In response to the Trump administration’s recent policy changes, ASAP’s staff have spoken out on various publications and broadcast programs to engage the public in the fight against family separation and detention.
“Family separation and family detention are two sides of the same coin,” ASAP co-founder Dorothy Tegeler asserted this weekend at New Haven’s World Refugee Day. “They are both abuses of human rights, and we should push for all families to be together and free.”
Public outrage over family separation and family detention has been increasing in the past month, since Attorney General Jeff Sessions announced in May that the Trump administration would begin forcibly separating asylum-seeking families at the border. Children as young as two years old have been ripped from their parents’ arms, uncertain if and when they might see their families again. Under increased public pressure, Trump responded to family separation last week – by signing an executive order to begin detaining whole families together en masse.

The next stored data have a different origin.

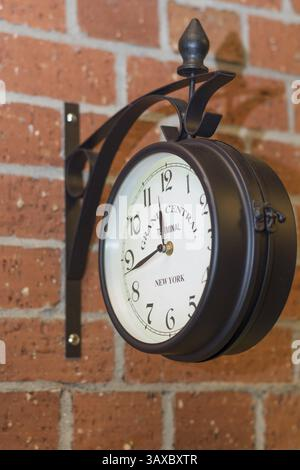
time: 11:42
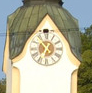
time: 10:34
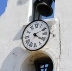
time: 4:10
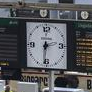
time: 2:31
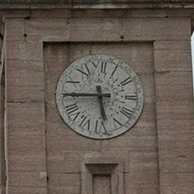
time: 5:45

The rapidly-changing immigration climate has sparked confusion over what is and is not law, and how asylum-seeking families will be affected by the policy changes. ASAP’s staff shed light on family separation policies, Trump’s recent executive order, and how to best support asylum seekers moving forward:
- MSNBC Live brought in ASAP co-founder Liz Willis to discuss how and why families are being separated under current immigration policy.

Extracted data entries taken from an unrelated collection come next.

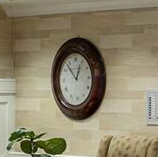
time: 12:52
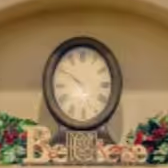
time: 9:50
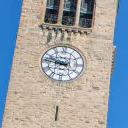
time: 8:47
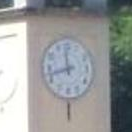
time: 11:42
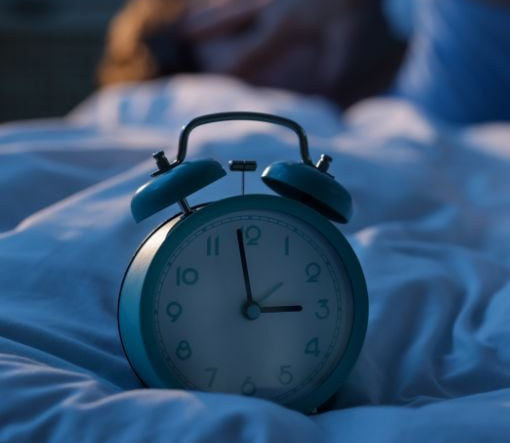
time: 2:58
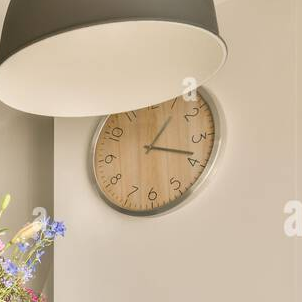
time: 1:18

- VICE News featured Dorothy in an article about organizations working to reunite immigrant children with their parents.
- ASAP co-founder Swapna Reddy spoke about family reunification challenges on BBC’s World Service Radio.
- Connecticut WNPR’s Where We Live hosted Liz to explain Trump’s executive order and its significance for asylum seeking families.
- Dorothy spoke to refugee families and hundreds of other community members at New Haven’s World Refugee Day.
- Business Insider interviewed Liz about the logistical problems that complicate family reunification efforts.
- Yale News interviewed Dorothy on ASAP’s current work and the group’s rapid growth since its founding in 2015, when the four co-founders were still law students.
- Dorothy was a special guest on the New Haven Independent’s WNHH Community Radio to discuss the current immigration climate and the administration’s treatment of asylum seekers.
- And the Tsai Center for Innovative Thinking at Yale (CITY) hosted Dorothy for a discussion on tailoring services to the population you serve.
The Asylum Seeker Advocacy Project (ASAP) is proud to continue fighting against unjust and inhumane immigration policies. We thank the news and media outlets drawing attention to the human rights violations at the border, and hope the public will continue to stand up for asylum seeking children and families.